» **Collected data entries**:
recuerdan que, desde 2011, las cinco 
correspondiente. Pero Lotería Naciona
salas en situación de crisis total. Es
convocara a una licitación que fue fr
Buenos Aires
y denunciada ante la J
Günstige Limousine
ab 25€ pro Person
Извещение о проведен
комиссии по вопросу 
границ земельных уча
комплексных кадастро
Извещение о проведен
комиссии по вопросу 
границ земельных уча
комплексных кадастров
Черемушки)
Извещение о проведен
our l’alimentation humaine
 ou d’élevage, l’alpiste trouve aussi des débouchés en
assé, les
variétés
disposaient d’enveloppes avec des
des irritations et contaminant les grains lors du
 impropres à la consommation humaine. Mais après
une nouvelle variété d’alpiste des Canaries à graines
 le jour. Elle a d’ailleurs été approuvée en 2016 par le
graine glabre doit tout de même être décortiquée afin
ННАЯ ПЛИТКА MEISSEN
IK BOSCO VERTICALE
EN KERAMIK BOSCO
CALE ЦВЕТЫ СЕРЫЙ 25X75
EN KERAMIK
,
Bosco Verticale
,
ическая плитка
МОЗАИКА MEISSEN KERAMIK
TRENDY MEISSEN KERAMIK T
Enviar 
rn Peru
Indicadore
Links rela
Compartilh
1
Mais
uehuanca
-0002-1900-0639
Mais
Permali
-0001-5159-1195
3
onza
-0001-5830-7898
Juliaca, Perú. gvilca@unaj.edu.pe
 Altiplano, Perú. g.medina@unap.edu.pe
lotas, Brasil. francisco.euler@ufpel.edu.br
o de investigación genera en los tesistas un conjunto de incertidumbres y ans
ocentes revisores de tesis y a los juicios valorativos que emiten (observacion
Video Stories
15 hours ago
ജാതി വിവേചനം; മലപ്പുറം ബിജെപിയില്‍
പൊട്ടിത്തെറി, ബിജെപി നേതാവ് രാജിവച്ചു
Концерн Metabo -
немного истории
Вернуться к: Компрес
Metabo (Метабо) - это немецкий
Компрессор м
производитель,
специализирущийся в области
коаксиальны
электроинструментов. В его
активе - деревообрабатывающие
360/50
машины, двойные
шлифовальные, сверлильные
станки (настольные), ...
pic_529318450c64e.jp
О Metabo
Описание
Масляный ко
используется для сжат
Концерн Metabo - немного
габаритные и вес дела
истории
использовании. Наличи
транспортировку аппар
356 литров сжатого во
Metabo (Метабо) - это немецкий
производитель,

» **Task details**: Print the records above again, every one, exactly as written.

» **Solution to this exercise**:
recuerdan que, desde 2011, las cinco 
correspondiente. Pero Lotería Naciona
salas en situación de crisis total. Es
convocara a una licitación que fue fr
Buenos Aires
y denunciada ante la J
Günstige Limousine
ab 25€ pro Person
Извещение о проведен
комиссии по вопросу 
границ земельных уча
комплексных кадастро
Извещение о проведен
комиссии по вопросу 
границ земельных уча
комплексных кадастров
Черемушки)
Извещение о проведен
our l’alimentation humaine
 ou d’élevage, l’alpiste trouve aussi des débouchés en
assé, les
variétés
disposaient d’enveloppes avec des
des irritations et contaminant les grains lors du
 impropres à la consommation humaine. Mais après
une nouvelle variété d’alpiste des Canaries à graines
 le jour. Elle a d’ailleurs été approuvée en 2016 par le
graine glabre doit tout de même être décortiquée afin
ННАЯ ПЛИТКА MEISSEN
IK BOSCO VERTICALE
EN KERAMIK BOSCO
CALE ЦВЕТЫ СЕРЫЙ 25X75
EN KERAMIK
,
Bosco Verticale
,
ическая плитка
МОЗАИКА MEISSEN KERAMIK
TRENDY MEISSEN KERAMIK T
Enviar 
rn Peru
Indicadore
Links rela
Compartilh
1
Mais
uehuanca
-0002-1900-0639
Mais
Permali
-0001-5159-1195
3
onza
-0001-5830-7898
Juliaca, Perú. gvilca@unaj.edu.pe
 Altiplano, Perú. g.medina@unap.edu.pe
lotas, Brasil. francisco.euler@ufpel.edu.br
o de investigación genera en los tesistas un conjunto de incertidumbres y ans
ocentes revisores de tesis y a los juicios valorativos que emiten (observacion
Video Stories
15 hours ago
ജാതി വിവേചനം; മലപ്പുറം ബിജെപിയില്‍
പൊട്ടിത്തെറി, ബിജെപി നേതാവ് രാജിവച്ചു
Концерн Metabo -
немного истории
Вернуться к: Компрес
Metabo (Метабо) - это немецкий
Компрессор м
производитель,
специализирущийся в области
коаксиальны
электроинструментов. В его
активе - деревообрабатывающие
360/50
машины, двойные
шлифовальные, сверлильные
станки (настольные), ...
pic_529318450c64e.jp
О Metabo
Описание
Масляный ко
используется для сжат
Концерн Metabo - немного
габаритные и вес дела
истории
использовании. Наличи
транспортировку аппар
356 литров сжатого во
Metabo (Метабо) - это немецкий
производитель,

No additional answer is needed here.